If the bot store migrated into the share sheet, users could explicitly share services for their friends to interact with on a demo basis and potentially add to their own Facebook contact book. Most successful new apps (and especially ones that need to build a graph and achieve network-effect critical mass) are very much spread at the beginning by a core evangelist in each group of friends who loves the product (or the idea of the product), and who persuades their friends to join them in using it. The potential to remove those barriers for that kind of user, by arming them with a proposition to their friends to try something without having to download or sign up for anything, shouldn’t be overlooked.

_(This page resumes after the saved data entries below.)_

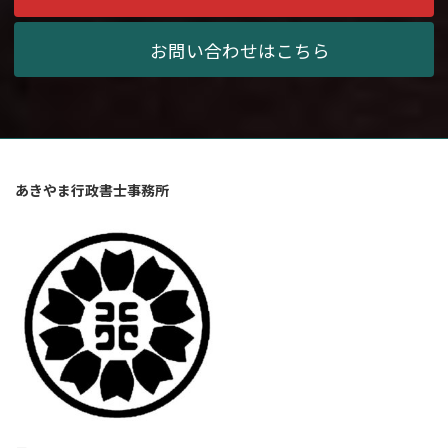
お問い合わせはこちら
あきやま行政書士事務所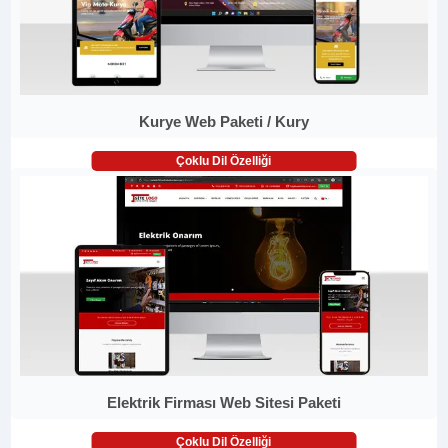
Kurye Web Paketi / Kury
Çoklu Dil Özelliği
Elektrik Firması Web Sitesi Paketi
Çoklu Dil Özelliği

Services delivered via bots could actually indirectly solve for “discovery” in this sense. Supercharging word of mouth and helping power users convert their friends might prove to be very powerful advantages for services delivered via bots. But an even more exciting implication of mixed chats between friends and bots is the potential for truly multiplayer experiences inside of Messenger et al. You could imagine a digital bartender bot could take a group’s order for the night and fulfill it with a delivery service. Or maybe a group gift shopping tool that let users view a carousel of potential outfits to discuss, vote on and ultimately purchase. Perhaps none of these “going out” apps haven’t taken off because they actually just belonged inside of a rich conversation between friends and a robot ticket agent.
Much of our economic lives are social, and our social lives have a huge economic component to it. We constantly make group decisions on what to do, where to go, what to buy. Don’t be surprised if conversational commerce turns out to be as much about commerce weaved into our existing conversations as it is about texting a computer.